Fighting a common foe
Most people catch CMV at some point in their lives, usually as children, but a healthy immune system usually keeps the virus under control and symptoms at bay. However, organ transplant patients must take drugs that weaken their immune systems so their bodies are less likely to reject the donor organs. This weakened immune system allows viruses like CMV to flourish, through either a new infection or reactivation of a previously silent prior infection. About a third of people who receive kidney transplants end up with CMV infections that can cause them to lose the transplant or even die.
The problem is, no one is sure who is most susceptible. If doctors could predict which patients’ immune systems could fight off CMV and which couldn’t, they’d be better able to protect those patients who are at risk. To that end, the collaborators plan to examine special immune system cells, called T cells, that would ordinarily fight off CMV infections in two groups of Busque’s transplant patients – one with CMV disease and one without.
In that respect, the study is unique: while most studies focus on animal models of human disease, Martinez, Busque and Davis will look at T-cell fingerprints in humans.

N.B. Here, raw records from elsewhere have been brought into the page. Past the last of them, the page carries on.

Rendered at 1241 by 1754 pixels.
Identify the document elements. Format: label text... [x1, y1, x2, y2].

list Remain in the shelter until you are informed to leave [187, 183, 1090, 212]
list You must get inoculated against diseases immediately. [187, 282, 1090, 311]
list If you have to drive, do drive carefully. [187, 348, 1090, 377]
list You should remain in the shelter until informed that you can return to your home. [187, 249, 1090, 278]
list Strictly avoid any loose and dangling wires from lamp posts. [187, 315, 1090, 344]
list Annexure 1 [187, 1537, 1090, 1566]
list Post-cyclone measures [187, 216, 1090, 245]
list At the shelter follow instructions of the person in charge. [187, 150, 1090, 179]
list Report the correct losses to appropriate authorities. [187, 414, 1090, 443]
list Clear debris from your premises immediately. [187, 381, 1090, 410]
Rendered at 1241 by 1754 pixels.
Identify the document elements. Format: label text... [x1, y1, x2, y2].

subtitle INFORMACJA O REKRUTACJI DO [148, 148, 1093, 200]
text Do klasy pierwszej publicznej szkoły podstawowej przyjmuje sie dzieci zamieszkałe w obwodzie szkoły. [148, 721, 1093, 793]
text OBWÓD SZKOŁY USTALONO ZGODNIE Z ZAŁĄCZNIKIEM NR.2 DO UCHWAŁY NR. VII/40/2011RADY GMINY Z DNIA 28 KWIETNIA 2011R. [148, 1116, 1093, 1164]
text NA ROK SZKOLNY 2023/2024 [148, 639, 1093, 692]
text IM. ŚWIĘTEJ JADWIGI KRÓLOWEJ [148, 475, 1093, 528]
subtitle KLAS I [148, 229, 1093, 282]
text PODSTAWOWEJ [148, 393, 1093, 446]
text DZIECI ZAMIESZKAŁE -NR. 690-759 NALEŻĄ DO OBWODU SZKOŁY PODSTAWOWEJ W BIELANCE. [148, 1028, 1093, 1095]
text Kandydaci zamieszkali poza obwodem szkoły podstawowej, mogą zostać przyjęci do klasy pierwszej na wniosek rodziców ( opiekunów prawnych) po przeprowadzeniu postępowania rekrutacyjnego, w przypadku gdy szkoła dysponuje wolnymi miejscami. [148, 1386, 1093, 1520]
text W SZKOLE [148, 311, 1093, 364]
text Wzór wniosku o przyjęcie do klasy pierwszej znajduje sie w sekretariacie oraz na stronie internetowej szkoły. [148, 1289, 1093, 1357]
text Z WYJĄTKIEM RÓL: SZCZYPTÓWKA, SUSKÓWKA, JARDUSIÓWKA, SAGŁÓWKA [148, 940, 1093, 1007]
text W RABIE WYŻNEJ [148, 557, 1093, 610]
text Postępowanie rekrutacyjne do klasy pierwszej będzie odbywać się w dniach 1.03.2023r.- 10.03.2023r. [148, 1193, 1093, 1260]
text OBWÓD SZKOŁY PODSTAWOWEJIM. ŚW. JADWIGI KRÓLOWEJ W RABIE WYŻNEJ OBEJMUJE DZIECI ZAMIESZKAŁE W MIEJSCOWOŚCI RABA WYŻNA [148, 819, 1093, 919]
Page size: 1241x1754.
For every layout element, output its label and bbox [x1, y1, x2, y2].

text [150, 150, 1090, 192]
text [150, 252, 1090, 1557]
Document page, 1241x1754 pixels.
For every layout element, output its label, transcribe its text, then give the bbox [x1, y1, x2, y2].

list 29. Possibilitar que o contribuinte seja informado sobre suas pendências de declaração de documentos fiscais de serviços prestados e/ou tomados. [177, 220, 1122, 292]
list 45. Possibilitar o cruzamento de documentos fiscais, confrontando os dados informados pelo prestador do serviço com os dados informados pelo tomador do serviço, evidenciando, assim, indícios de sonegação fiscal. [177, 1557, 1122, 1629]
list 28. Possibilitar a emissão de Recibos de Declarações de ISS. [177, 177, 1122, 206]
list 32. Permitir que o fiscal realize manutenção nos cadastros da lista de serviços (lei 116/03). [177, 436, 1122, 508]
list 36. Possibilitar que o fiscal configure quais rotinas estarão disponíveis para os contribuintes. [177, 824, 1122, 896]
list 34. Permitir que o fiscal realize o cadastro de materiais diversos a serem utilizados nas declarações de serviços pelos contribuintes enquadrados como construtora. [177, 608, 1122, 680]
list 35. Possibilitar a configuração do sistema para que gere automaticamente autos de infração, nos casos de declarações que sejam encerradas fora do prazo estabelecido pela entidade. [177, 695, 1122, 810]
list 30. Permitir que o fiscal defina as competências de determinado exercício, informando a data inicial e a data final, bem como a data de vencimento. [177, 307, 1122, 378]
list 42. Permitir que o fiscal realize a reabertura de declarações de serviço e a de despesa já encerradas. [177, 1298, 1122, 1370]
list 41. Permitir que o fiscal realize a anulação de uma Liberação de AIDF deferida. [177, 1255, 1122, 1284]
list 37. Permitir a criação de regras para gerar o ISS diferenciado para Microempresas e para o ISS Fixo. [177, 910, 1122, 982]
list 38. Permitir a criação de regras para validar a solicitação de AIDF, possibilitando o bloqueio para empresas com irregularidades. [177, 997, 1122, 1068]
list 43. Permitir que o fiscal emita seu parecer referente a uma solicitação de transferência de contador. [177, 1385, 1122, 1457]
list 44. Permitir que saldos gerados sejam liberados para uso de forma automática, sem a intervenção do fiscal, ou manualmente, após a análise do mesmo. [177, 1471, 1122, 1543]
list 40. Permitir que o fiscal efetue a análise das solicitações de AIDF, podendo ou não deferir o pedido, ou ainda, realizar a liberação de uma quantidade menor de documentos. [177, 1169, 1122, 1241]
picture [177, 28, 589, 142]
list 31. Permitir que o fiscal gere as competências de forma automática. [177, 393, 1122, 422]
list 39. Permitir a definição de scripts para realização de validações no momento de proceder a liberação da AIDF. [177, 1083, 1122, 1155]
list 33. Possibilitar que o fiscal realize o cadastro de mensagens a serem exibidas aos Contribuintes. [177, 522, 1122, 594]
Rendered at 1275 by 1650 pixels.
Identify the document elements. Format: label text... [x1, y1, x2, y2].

“T cells are critically important in immune control of viral infection,” Martinez said. But they aren’t always successful. To find out why, the team will analyze T cells in blood samples taken from one group of transplant recipients, in whom the virus is under control, and another group in whom CMV is reactivated. In particular, the researchers will sequence the proteins that dot the outside of T cells and recognize infections – there are billions of such sequences – in order to find combinations that are present in one group of patients but not the other.
The team members will be aided in their work by a method Davis’ lab developed called single T cell RNA-sequencing, which helps the researchers build a detailed molecular picture of individual T cells. “We’re in a unique position here because this technique allows us to get much deeper into what the T cells are doing in this disease,” said Davis, who is also the Burt and Marion Avery Family Professor.
The researchers hope to find patterns in the T cells that correspond with the risk of CMV disease or complications from a dormant CMV infection. Results from this study will not only help develop better tools for identifying transplant patients at risk of CMV disease, said Martinez, “but will also be used more broadly for understanding basic characteristics of viral immunity and vaccine design.”
The group expects the analysis to take about one year, using an approach that wasn’t even possible until recently. “Now we’re able to bring modern research into this practice,” Martinez said.